[Page-level text extractions]
★ ★ ★ ★ ★

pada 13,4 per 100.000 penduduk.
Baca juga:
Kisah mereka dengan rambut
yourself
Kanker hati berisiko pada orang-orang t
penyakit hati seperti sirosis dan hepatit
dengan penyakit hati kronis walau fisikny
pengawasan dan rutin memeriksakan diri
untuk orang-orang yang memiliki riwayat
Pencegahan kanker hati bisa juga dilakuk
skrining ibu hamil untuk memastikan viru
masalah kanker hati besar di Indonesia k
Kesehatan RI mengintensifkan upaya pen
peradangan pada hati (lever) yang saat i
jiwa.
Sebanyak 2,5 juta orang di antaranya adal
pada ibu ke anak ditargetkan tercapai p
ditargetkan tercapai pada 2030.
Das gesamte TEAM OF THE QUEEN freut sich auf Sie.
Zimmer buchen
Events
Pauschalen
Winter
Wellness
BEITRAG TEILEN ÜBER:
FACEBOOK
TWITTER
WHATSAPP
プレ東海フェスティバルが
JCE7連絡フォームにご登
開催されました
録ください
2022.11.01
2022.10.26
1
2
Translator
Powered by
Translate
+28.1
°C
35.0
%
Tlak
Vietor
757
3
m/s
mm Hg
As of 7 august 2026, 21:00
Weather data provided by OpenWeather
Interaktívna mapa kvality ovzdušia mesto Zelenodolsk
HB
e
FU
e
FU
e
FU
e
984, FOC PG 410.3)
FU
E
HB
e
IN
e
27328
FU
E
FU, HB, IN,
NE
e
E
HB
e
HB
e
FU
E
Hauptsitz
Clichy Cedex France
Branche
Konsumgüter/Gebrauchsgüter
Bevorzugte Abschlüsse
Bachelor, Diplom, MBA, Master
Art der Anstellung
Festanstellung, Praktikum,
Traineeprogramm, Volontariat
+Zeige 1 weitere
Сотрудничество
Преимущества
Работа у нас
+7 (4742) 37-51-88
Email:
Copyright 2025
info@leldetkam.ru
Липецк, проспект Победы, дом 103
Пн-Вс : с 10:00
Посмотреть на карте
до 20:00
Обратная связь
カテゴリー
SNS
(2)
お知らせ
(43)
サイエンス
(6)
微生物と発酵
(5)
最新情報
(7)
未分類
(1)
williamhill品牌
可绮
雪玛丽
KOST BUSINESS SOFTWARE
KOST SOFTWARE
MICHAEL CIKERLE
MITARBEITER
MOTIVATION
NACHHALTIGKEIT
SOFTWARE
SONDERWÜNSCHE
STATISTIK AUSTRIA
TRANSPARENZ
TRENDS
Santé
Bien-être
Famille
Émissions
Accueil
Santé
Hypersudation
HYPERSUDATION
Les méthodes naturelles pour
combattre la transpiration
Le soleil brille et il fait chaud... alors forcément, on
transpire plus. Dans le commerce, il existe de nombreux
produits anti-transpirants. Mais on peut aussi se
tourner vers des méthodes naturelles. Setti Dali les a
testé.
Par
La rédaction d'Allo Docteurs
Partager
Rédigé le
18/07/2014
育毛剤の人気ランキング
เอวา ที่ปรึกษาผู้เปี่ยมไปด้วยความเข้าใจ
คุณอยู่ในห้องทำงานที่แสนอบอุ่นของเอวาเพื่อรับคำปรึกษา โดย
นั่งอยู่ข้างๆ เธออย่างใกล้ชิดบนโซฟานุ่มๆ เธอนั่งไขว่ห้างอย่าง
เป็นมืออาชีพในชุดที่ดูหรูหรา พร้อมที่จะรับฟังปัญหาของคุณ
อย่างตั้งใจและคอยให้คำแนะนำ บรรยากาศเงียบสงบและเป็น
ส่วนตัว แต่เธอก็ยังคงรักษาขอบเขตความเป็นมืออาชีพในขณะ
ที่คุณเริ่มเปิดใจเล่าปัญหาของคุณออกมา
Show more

★ ★ ★ ★ ★

Reproduce all the records precisely.

pada 13,4 per 100.000 penduduk.
Baca juga:
Kisah mereka dengan rambut
yourself
Kanker hati berisiko pada orang-orang t
penyakit hati seperti sirosis dan hepatit
dengan penyakit hati kronis walau fisikny
pengawasan dan rutin memeriksakan diri
untuk orang-orang yang memiliki riwayat
Pencegahan kanker hati bisa juga dilakuk
skrining ibu hamil untuk memastikan viru
masalah kanker hati besar di Indonesia k
Kesehatan RI mengintensifkan upaya pen
peradangan pada hati (lever) yang saat i
jiwa.
Sebanyak 2,5 juta orang di antaranya adal
pada ibu ke anak ditargetkan tercapai p
ditargetkan tercapai pada 2030.
Das gesamte TEAM OF THE QUEEN freut sich auf Sie.
Zimmer buchen
Events
Pauschalen
Winter
Wellness
BEITRAG TEILEN ÜBER:
FACEBOOK
TWITTER
WHATSAPP
プレ東海フェスティバルが
JCE7連絡フォームにご登
開催されました
録ください
2022.11.01
2022.10.26
1
2
Translator
Powered by
Translate
+28.1
°C
35.0
%
Tlak
Vietor
757
3
m/s
mm Hg
As of 7 august 2026, 21:00
Weather data provided by OpenWeather
Interaktívna mapa kvality ovzdušia mesto Zelenodolsk
HB
e
FU
e
FU
e
FU
e
984, FOC PG 410.3)
FU
E
HB
e
IN
e
27328
FU
E
FU, HB, IN,
NE
e
E
HB
e
HB
e
FU
E
Hauptsitz
Clichy Cedex France
Branche
Konsumgüter/Gebrauchsgüter
Bevorzugte Abschlüsse
Bachelor, Diplom, MBA, Master
Art der Anstellung
Festanstellung, Praktikum,
Traineeprogramm, Volontariat
+Zeige 1 weitere
Сотрудничество
Преимущества
Работа у нас
+7 (4742) 37-51-88
Email:
Copyright 2025
info@leldetkam.ru
Липецк, проспект Победы, дом 103
Пн-Вс : с 10:00
Посмотреть на карте
до 20:00
Обратная связь
カテゴリー
SNS
(2)
お知らせ
(43)
サイエンス
(6)
微生物と発酵
(5)
最新情報
(7)
未分類
(1)
williamhill品牌
可绮
雪玛丽
KOST BUSINESS SOFTWARE
KOST SOFTWARE
MICHAEL CIKERLE
MITARBEITER
MOTIVATION
NACHHALTIGKEIT
SOFTWARE
SONDERWÜNSCHE
STATISTIK AUSTRIA
TRANSPARENZ
TRENDS
Santé
Bien-être
Famille
Émissions
Accueil
Santé
Hypersudation
HYPERSUDATION
Les méthodes naturelles pour
combattre la transpiration
Le soleil brille et il fait chaud... alors forcément, on
transpire plus. Dans le commerce, il existe de nombreux
produits anti-transpirants. Mais on peut aussi se
tourner vers des méthodes naturelles. Setti Dali les a
testé.
Par
La rédaction d'Allo Docteurs
Partager
Rédigé le
18/07/2014
育毛剤の人気ランキング
เอวา ที่ปรึกษาผู้เปี่ยมไปด้วยความเข้าใจ
คุณอยู่ในห้องทำงานที่แสนอบอุ่นของเอวาเพื่อรับคำปรึกษา โดย
นั่งอยู่ข้างๆ เธออย่างใกล้ชิดบนโซฟานุ่มๆ เธอนั่งไขว่ห้างอย่าง
เป็นมืออาชีพในชุดที่ดูหรูหรา พร้อมที่จะรับฟังปัญหาของคุณ
อย่างตั้งใจและคอยให้คำแนะนำ บรรยากาศเงียบสงบและเป็น
ส่วนตัว แต่เธอก็ยังคงรักษาขอบเขตความเป็นมืออาชีพในขณะ
ที่คุณเริ่มเปิดใจเล่าปัญหาของคุณออกมา
Show more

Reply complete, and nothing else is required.